Physical characteristics
- • location: north of the intersection of Spring Run Rd. Ext. and Flaugherty Run Rd. in Moon Township, Allegheny County, Pennsylvania
- • elevation: about 1,075 ft (328 m)
- • location: Ohio River near the intersection of Ferry St. and Front St. in Crescent, Allegheny County, Pennsylvania
- • coordinates: 40°33′27″N 80°13′03″W﻿ / ﻿40.5575675°N 80.2175596°W
- • elevation: 682 ft (208 m)
- Length: 4.3 mi (6.9 km)
- Basin size: 8.86 mi^{2} (22.9 km^{2})

Basin features
- Progression: Ohio River → Mississippi River + Gulf of Mexico

= Flaugherty Run =

Flaugherty Run is a tributary of the Ohio River in Allegheny County, Pennsylvania, in the United States.
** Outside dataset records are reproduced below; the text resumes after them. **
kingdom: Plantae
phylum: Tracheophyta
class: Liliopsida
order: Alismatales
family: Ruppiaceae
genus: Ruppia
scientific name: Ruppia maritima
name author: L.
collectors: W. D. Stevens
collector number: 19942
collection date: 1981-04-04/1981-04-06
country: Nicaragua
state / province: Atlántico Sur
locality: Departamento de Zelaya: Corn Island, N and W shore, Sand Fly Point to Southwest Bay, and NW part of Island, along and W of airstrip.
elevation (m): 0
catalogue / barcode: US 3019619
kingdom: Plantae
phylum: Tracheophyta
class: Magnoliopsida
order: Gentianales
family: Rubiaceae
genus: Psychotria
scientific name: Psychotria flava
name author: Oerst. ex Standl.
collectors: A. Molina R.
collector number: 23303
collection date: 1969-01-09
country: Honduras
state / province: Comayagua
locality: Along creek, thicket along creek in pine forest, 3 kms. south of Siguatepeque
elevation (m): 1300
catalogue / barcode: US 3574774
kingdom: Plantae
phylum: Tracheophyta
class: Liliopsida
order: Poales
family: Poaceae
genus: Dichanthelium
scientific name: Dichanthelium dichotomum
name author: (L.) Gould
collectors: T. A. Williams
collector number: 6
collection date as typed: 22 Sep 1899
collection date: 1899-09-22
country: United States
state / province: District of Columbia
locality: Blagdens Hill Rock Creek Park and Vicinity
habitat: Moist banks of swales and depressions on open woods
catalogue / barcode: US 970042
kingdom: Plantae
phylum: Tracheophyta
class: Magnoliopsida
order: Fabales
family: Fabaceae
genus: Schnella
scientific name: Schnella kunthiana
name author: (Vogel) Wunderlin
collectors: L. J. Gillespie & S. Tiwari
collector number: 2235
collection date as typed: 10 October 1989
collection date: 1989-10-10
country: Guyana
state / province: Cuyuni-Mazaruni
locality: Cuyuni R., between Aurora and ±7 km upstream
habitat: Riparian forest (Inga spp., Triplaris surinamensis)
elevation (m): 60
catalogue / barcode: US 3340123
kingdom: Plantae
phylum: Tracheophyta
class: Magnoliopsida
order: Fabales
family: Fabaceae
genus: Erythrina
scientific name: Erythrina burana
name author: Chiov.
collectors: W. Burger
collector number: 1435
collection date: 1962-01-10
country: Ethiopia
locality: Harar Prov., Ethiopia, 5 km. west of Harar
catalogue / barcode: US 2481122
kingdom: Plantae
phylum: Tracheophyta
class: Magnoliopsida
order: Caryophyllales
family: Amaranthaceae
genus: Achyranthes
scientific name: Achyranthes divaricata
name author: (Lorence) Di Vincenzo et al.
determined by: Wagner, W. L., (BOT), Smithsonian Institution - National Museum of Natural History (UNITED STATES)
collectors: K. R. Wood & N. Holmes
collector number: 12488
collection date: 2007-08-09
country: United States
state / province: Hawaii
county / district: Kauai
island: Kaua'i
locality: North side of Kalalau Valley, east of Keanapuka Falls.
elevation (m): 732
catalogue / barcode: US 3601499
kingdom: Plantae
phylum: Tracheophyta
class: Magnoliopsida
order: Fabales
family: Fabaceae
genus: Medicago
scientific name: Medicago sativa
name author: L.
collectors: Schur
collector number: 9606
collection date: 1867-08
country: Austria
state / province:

It is approximately 4.3 mi long and flows through Moon Township, Allegheny County, Pennsylvania and Crescent, Pennsylvania. The watershed of the stream has an area of 8.86 sqmi.

==Course==
Flaugherty Run begins in Moon Township, generally following Flaugherty Run Rd. and then McGovern Blvd. It flows northeast and reaches its confluence with the Ohio River at the Glenwillard Boat Club in Glenwillard.

===Tributaries===
Flaugherty Run has several named tributaries. In order from source to mouth, they are Becks Run, Boggs Run, and Spring Run. It also has several unnamed tributaries.

==Geography and geology==
The elevation near the mouth of Flaugherty Run is 682 ft above sea level. The elevation of the stream's source is about 1075 ft above sea level.

==Watershed==
The watershed of Flaugherty Run has an area of 8.86 sqmi.

==History==
At one point, Flaugherty Run crosses Brodhead Road, a road originally created by and subsequently named after General Daniel Brodhead when travelling between Fort Pitt (Pennsylvania) and Fort McIntosh (Pennsylvania) during the American Revolutionary War. During the war, a soldier that stood post at the stream for several weeks died. The soldier's name was Flaugherty, and the stream was thusly named.
Flaugherty Run was entered into the Geographic Names Information System on August 2, 1979. Its identifier in the Geographic Names Information System is 1188258.